Merci, monsieur le rapporteur, pour votre rapport très complet. Les deux textes que nous examinons aujourd'hui doivent permettre de revisiter des conventions devenues obsolètes. Les conventions d'extradition sont essentielles mais elles doivent être examinées attentivement car elles sont lourdes de conséquences. Nous devons être vigilants quant au respect des droits fondamentaux dans les processus d'extradition. À ce titre, les articles 5 des deux conventions d'extradition disposent que l'extradition est refusée si l'infraction commise est punie par la peine capitale, sauf si la partie requérante donne des assurances jugées suffisantes par la partie requise que cette peine ne sera pas requise et que, si elle est prononcée, elle ne sera pas exécutée.

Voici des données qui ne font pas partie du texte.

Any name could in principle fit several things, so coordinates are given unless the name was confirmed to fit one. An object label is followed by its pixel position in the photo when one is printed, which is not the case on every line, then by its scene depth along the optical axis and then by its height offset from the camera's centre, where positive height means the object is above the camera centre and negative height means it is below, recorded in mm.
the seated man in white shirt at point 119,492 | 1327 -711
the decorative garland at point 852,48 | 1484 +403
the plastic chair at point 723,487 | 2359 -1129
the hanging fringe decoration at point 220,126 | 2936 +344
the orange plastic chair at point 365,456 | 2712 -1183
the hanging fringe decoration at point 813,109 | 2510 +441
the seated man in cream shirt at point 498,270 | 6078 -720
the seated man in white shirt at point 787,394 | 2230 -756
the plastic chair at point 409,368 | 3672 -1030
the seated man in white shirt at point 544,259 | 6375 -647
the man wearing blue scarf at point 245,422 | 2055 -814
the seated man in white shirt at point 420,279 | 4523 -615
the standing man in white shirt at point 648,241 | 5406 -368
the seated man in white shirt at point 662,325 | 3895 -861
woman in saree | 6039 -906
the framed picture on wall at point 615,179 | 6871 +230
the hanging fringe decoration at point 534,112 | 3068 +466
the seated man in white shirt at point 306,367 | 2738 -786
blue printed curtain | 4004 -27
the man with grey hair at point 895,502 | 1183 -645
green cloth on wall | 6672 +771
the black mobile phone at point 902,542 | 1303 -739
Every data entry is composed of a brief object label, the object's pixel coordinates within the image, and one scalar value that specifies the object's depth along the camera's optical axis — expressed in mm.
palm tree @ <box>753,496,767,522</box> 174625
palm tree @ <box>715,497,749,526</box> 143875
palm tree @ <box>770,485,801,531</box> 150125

Si la peine de mort a été abolie au Burkina Faso, elle reste en vigueur au Niger même si aucune exécution n'a eu lieu depuis 1976. Cependant, en mars 2019, la cour d'assises de Zinder a condamné un homme à la peine de mort pour assassinat. Monsieur le rapporteur, quelle suite a-t-il été donné à cette sentence ?

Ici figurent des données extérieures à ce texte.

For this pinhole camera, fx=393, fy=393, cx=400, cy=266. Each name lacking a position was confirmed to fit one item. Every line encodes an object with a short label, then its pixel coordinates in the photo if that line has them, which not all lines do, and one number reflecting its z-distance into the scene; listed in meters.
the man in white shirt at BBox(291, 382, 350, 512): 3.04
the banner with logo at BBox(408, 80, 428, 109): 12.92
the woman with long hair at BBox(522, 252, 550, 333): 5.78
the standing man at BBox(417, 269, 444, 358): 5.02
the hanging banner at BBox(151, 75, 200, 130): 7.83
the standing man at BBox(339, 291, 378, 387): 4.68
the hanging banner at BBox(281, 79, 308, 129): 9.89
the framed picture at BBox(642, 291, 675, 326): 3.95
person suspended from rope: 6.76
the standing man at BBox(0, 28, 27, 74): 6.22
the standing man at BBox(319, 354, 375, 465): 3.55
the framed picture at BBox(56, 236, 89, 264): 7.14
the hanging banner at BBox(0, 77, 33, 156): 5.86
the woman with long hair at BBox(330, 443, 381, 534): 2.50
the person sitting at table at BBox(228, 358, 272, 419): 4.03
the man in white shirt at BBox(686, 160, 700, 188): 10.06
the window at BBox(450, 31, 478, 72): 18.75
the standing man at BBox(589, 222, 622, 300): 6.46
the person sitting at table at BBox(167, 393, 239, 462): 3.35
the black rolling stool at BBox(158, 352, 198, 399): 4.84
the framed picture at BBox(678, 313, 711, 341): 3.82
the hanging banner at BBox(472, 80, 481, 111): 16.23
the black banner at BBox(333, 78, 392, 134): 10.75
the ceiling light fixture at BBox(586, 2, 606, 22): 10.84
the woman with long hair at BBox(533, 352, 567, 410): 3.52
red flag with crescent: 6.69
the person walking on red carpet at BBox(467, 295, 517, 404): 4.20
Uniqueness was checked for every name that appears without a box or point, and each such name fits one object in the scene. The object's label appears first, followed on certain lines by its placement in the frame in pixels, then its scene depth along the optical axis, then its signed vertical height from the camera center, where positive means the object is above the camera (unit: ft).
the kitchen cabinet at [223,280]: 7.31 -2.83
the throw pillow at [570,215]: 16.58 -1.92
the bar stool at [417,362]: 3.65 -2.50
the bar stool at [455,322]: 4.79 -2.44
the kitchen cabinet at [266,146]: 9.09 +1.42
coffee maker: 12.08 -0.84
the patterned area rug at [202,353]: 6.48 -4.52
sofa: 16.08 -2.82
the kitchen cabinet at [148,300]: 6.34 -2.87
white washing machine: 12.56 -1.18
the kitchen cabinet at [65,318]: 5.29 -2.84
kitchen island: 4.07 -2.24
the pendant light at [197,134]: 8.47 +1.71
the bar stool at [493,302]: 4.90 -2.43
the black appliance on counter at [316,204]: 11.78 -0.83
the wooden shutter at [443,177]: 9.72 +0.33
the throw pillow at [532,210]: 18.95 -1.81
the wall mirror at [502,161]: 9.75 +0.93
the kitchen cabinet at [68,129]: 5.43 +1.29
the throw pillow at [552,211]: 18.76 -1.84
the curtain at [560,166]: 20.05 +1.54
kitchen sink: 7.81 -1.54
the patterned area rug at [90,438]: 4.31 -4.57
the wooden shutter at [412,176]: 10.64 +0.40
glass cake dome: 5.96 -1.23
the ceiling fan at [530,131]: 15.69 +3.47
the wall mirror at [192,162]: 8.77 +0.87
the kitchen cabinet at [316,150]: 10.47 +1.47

Enfin, ces quatre conventions doivent permettre de lutter plus efficacement contre les réseaux internationaux de criminalité et le terrorisme. Si ces conventions doivent avoir ce rôle, la lutte contre le terrorisme dépend surtout de nos actions de développement, qui doivent être concrètes dans cette région du monde. Je suis revenue avant-hier d'un déplacement au Burkina Faso où la situation est très inquiétante. Plus d'un million de personnes ont été déplacées, des centaines d'écoles sont fermées, l'économie informelle est en pleine expansion, les zones de non-droit se propagent inexorablement. Tous nos interlocuteurs nous ont alertés. Seules certaines ONG continuent à intervenir physiquement dans des zones très rouges où seules les entreprises locales peuvent se maintenir. Je salue, à cet égard, le travail d'un Franco-Burkinabè, Patrice Chevalier, qui, depuis trente-cinq ans, alimente les villages en eau et en électricité, au Burkina, au Mali, au Niger, jusque dans les zones les plus difficiles.
Nous devons intensifier et accélérer nos efforts pour mettre au point, le plus vite possible, des outils d'intervention opérationnels pour les populations, sinon nous resterons impuissants face à des forces qui défendent un modèle contraire à nos aspirations et à celles des populations mais qui apportent opportunément des réponses à leurs besoins essentiels et vitaux. Ce sont, hélas, des forces criminelles, qui prolifèrent dans les zones de non-droit. Les problèmes structurels doivent être résolus sur le long terme et nous devons soutenir tous les efforts en faveur de la démocratie. Précipiter l'investiture de dirigeants élus au mépris de la Constitution de leur pays ou qui risquent de l'être à travers des processus électoraux entachés d'irrégularité, comme l'a fait notre ministre des affaires étrangères en Côte d'Ivoire ou au Niger est, à mon sens, une grave erreur dont nous déplorerons très bientôt les conséquences. Apporter une légitimité aux manquements avérés à l'État de droit par un soutien affiché crée un immense ressentiment. En contribuant à l'affaiblissement de la démocratie, conjugué au recul de la sécurité et l'absence de services publics efficients sur le territoire, nous accélérons la survenue de ce que nous passons notre temps à dénoncer et redouter : une immigration massive, la montée des actes terroristes ou criminels, l'aggravation des ressentiments, l'explosion de la cohésion sociale. Les conventions d'extradition, si elles sont nécessaires dès lors qu'elles respectent les droits fondamentaux, n'y pourront pas grand-chose.